■ **問題 1**
課題文の内容を3文で要約しなさい。

■ **課題文**
春の大会では全国大会常連の花園高校と対戦し112:0の惨敗。生徒たちは「負けるの当たり前」「仕方ないわ、アホくさ」とふてくされた顔で戻って来ました。そんな生徒に山口監督は語りかけます。『同じ高校生。悔しいと思わんのか!悔しいと思わなかったらウソだ!』

と、白けた生徒たちに語り続けます。

 すると、留年してキャプテンをしていた小畑君が『悔しい!』と突然叫んでうずくまりました。『どうしたんや』と聞くと、体を震わせて『悔しい、ちくしょー!』とグランドにこぶしを叩きつけました。その時の彼の泣き叫ぶ声が伏見工業高校の産声でした。

先生が一人またひとりと魂に語りかけると「悔しい!」「花園高校に勝ちたい!」と声をあげます。『どんな辛い練習をしても勝ちたいのか!?』と監督が言うと、しばらくの沈黙が・・・・・『どっちなんだ!やるのか、やらないのか、はっきりしろ!?』 

生徒ひとり一人に決断を求めます。すると『勝ちたい、どんな辛抱しても勝ちたい!』と。腹の底からの本音を語りました。

 それから5年後、伏見工業高校は55:0で花園高校を破ります。そして、翌年の昭和55年、全国大会で悲願の初優勝を飾ります。

 子どもたちは、良きコーチとの出会いで人生を大きく好転させるチャンスを得ます。

 大人が変われば子どもが変わる。大人が変わる姿を見た子どもは、成長して大人になったとき、今度は自分が変わる姿を自ら子どもに見せようとする。子どもたちに変わることばかりを求めることを辞めて、自ら変わる大人の姿を見せる。

ポイント追跡データ

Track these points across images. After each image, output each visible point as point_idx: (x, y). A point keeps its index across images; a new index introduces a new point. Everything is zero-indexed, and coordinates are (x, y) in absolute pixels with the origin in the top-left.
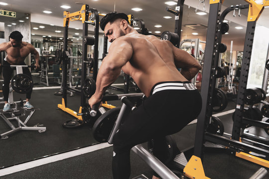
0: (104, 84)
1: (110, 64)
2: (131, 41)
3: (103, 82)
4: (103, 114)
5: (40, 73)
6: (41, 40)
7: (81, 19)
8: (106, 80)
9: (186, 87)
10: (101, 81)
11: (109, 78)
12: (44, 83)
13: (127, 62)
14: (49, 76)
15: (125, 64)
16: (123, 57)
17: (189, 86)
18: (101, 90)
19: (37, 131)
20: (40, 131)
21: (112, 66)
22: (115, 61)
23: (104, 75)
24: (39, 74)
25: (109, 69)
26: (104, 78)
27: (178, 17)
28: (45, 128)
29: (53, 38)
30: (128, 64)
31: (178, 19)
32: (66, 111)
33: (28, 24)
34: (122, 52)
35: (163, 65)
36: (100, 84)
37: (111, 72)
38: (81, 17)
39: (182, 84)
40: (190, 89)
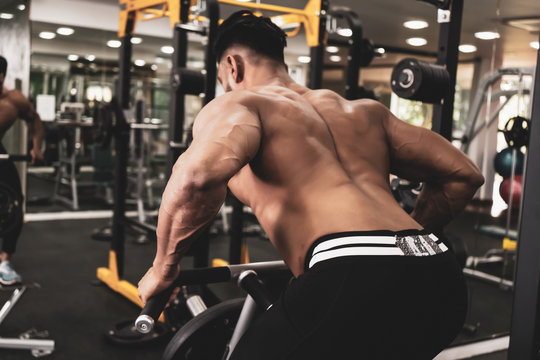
0: (181, 232)
1: (195, 173)
2: (256, 106)
3: (175, 227)
4: (195, 314)
5: (57, 168)
6: (64, 68)
7: (168, 13)
8: (185, 220)
9: (405, 247)
10: (170, 222)
11: (195, 214)
12: (65, 200)
13: (243, 166)
14: (81, 177)
15: (235, 172)
16: (231, 151)
17: (418, 244)
18: (171, 251)
19: (26, 352)
20: (35, 353)
21: (200, 180)
22: (208, 164)
23: (178, 206)
24: (51, 170)
25: (191, 189)
26: (179, 216)
27: (448, 13)
28: (51, 343)
29: (97, 62)
30: (246, 171)
31: (447, 20)
32: (119, 290)
33: (22, 26)
34: (230, 137)
35: (341, 184)
36: (168, 232)
37: (198, 195)
38: (167, 9)
39: (392, 240)
40: (419, 254)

■ **問題 2**
データの行の先頭から始めて「26: (179, 216)」を含む行まで書き直し、その中の「zero-indexed」を「0-indexed」に入れ替えなさい。ほかの部分は一切変えず、画像は解答に含めないこと。

■ **解答 1**
春の大会で花園高校に112:0で惨敗した生徒たちは、山口監督の語りかけを受けて「悔しい!」と声をあげ、どんな辛抱をしても勝ちたいと本音を語った。それから5年後、伏見工業高校は55:0で花園高校を破り、翌年の昭和55年には全国大会で初優勝を飾った。課題文はさらに、子どもは良きコーチとの出会いで人生を好転させるチャンスを得ること、そして大人が変われば子どもが変わることを述べている。

■ **解答 2**
Track these points across images. After each image, output each visible point as point_idx: (x, y). A point keeps its index across images; a new index introduces a new point. Everything is 0-indexed, and coordinates are (x, y) in absolute pixels with the origin in the top-left.
0: (104, 84)
1: (110, 64)
2: (131, 41)
3: (103, 82)
4: (103, 114)
5: (40, 73)
6: (41, 40)
7: (81, 19)
8: (106, 80)
9: (186, 87)
10: (101, 81)
11: (109, 78)
12: (44, 83)
13: (127, 62)
14: (49, 76)
15: (125, 64)
16: (123, 57)
17: (189, 86)
18: (101, 90)
19: (37, 131)
20: (40, 131)
21: (112, 66)
22: (115, 61)
23: (104, 75)
24: (39, 74)
25: (109, 69)
26: (104, 78)
27: (178, 17)
28: (45, 128)
29: (53, 38)
30: (128, 64)
31: (178, 19)
32: (66, 111)
33: (28, 24)
34: (122, 52)
35: (163, 65)
36: (100, 84)
37: (111, 72)
38: (81, 17)
39: (182, 84)
40: (190, 89)
0: (181, 232)
1: (195, 173)
2: (256, 106)
3: (175, 227)
4: (195, 314)
5: (57, 168)
6: (64, 68)
7: (168, 13)
8: (185, 220)
9: (405, 247)
10: (170, 222)
11: (195, 214)
12: (65, 200)
13: (243, 166)
14: (81, 177)
15: (235, 172)
16: (231, 151)
17: (418, 244)
18: (171, 251)
19: (26, 352)
20: (35, 353)
21: (200, 180)
22: (208, 164)
23: (178, 206)
24: (51, 170)
25: (191, 189)
26: (179, 216)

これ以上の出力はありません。